PROBLEM => Reproduce word for word the passage below about motherhood in the author's novels.

TEXT SEGMENT =>
My 2005 novel Berth likely predisposed me to Claudel’s situation. Berth is set in the 1980s and explores the limits of maternal selflessness; how an otherwise “good” mother risks compromising her child’s interests to act in her own largely sexual interests. The central character in Berth suffers the psychological effects of social isolation and ever-present misogyny, acting in ways that I think shed light on persistent double standards regarding “proper” female versus male behaviour. Berth was a bit like getting my feet wet, preparation for diving into the more intense, more exacting challenge of writing about a clinical case of mental illness and the research that necessitated.
My last novel, Glass Voices, revolves around a mother who loses a child in the Halifax Explosion, and how trying to reconcile herself to this loss — and the accompanying guilt she feels over surviving when her child apparently hasn’t — prevents her from seizing life’s possibilities. In a way, These Good Hands revisits the kind of longing that this character feels, but looks instead at the severed mother-daughter connection from the child’s perspective.
As for the theme of motherhood, it’s like oxygen in just about all of my writing. A mother of three, I lost my own mother while in my mid-twenties and before I had my children. So motherhood is a theme that continually intrigues me with its endless variations to explore. Of all the things one can write about, in all its permutations motherhood is one of the most interesting, timeless, and universal.

[Saved entries]
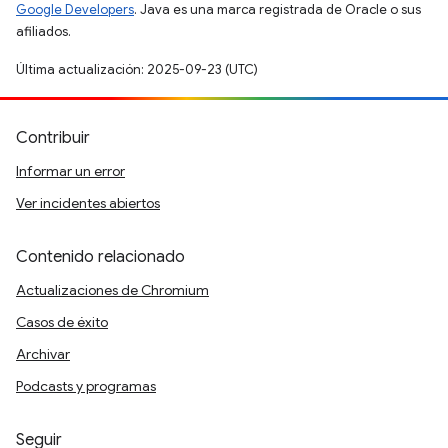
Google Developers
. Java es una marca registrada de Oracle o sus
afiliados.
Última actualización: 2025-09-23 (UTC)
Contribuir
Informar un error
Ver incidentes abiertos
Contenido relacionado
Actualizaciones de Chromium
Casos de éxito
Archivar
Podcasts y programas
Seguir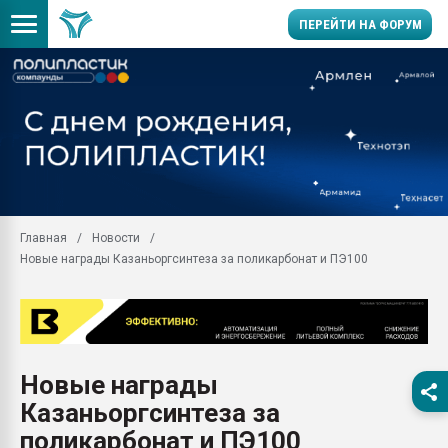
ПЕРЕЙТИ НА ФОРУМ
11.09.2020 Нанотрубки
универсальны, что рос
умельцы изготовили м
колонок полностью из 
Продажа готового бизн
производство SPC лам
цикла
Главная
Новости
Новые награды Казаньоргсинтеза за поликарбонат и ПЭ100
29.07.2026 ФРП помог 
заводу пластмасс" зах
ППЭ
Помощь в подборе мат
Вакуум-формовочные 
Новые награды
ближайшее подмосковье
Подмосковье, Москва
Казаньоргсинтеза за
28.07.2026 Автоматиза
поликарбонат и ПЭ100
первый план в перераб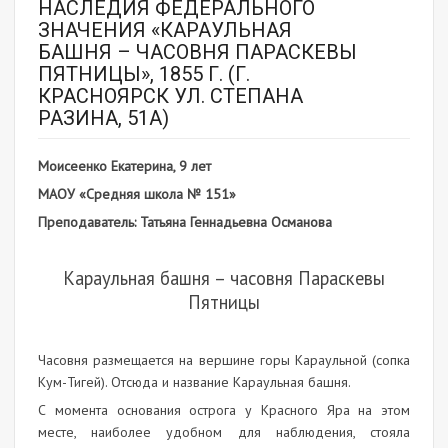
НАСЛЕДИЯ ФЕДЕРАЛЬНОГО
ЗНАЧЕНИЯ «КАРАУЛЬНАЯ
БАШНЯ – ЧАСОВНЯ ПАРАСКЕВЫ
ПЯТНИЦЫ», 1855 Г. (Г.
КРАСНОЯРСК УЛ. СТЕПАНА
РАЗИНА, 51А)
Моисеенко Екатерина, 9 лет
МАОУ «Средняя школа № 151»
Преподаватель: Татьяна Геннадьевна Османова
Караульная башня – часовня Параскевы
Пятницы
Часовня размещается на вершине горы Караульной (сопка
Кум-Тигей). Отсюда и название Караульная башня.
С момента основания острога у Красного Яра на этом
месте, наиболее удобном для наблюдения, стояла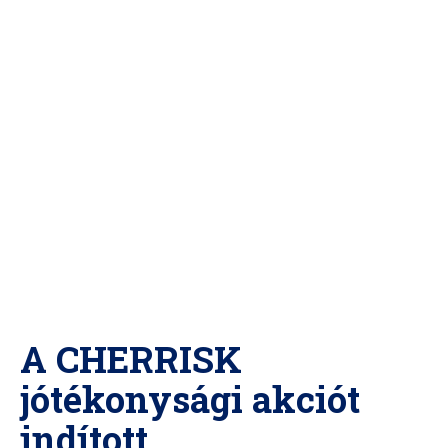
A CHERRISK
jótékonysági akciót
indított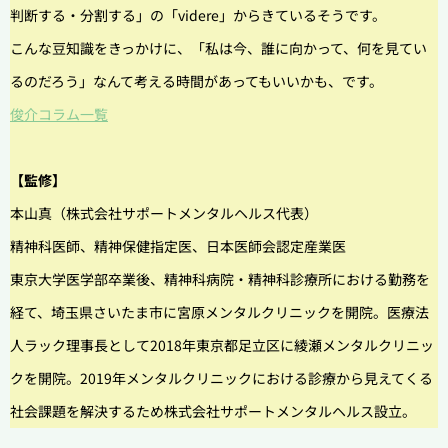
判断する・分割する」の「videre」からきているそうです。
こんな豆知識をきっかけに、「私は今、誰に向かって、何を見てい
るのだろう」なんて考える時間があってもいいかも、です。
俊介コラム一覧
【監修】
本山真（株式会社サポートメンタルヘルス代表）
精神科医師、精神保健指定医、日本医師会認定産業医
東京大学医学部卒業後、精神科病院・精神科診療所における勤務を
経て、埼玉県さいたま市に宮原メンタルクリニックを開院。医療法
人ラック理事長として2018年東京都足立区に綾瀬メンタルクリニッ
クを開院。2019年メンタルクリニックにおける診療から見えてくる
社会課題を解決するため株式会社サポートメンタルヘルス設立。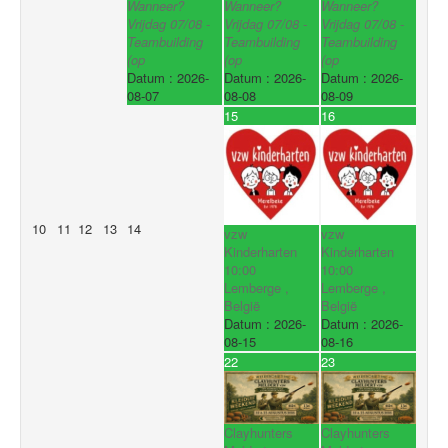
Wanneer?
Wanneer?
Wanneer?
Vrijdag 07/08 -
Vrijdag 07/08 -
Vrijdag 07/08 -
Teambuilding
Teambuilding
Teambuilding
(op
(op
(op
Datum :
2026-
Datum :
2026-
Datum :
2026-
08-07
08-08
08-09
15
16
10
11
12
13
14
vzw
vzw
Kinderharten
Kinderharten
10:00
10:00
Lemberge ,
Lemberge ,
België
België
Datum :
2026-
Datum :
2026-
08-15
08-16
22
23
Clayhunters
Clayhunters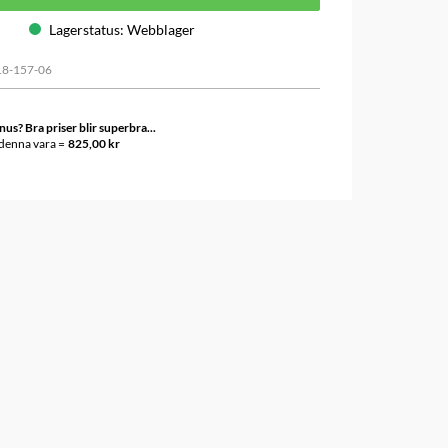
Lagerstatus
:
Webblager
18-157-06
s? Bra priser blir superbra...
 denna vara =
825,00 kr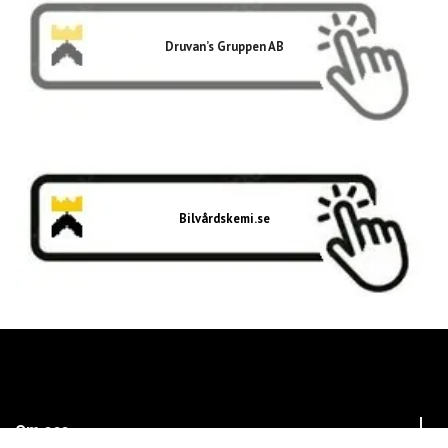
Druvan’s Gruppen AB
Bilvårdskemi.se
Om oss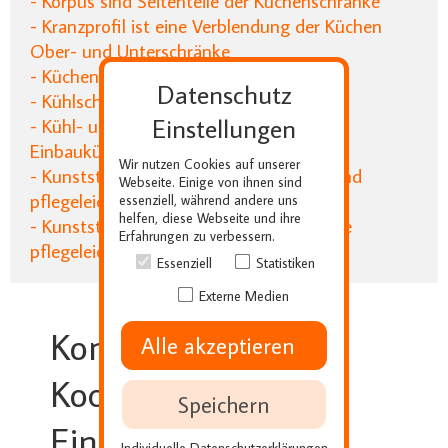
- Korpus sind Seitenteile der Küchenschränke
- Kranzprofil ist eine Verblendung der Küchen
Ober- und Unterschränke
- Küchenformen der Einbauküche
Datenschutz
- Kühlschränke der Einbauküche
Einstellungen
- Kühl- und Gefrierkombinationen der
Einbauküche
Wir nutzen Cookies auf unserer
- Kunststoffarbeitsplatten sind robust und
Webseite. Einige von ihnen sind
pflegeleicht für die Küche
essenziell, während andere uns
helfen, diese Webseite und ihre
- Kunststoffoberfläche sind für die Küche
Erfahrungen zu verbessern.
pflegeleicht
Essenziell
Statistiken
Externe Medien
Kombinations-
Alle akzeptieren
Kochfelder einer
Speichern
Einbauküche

TASK OUTPUT =>
My 2005 novel Berth likely predisposed me to Claudel’s situation. Berth is set in the 1980s and explores the limits of maternal selflessness; how an otherwise “good” mother risks compromising her child’s interests to act in her own largely sexual interests. The central character in Berth suffers the psychological effects of social isolation and ever-present misogyny, acting in ways that I think shed light on persistent double standards regarding “proper” female versus male behaviour. Berth was a bit like getting my feet wet, preparation for diving into the more intense, more exacting challenge of writing about a clinical case of mental illness and the research that necessitated.
My last novel, Glass Voices, revolves around a mother who loses a child in the Halifax Explosion, and how trying to reconcile herself to this loss — and the accompanying guilt she feels over surviving when her child apparently hasn’t — prevents her from seizing life’s possibilities. In a way, These Good Hands revisits the kind of longing that this character feels, but looks instead at the severed mother-daughter connection from the child’s perspective.
As for the theme of motherhood, it’s like oxygen in just about all of my writing. A mother of three, I lost my own mother while in my mid-twenties and before I had my children. So motherhood is a theme that continually intrigues me with its endless variations to explore. Of all the things one can write about, in all its permutations motherhood is one of the most interesting, timeless, and universal.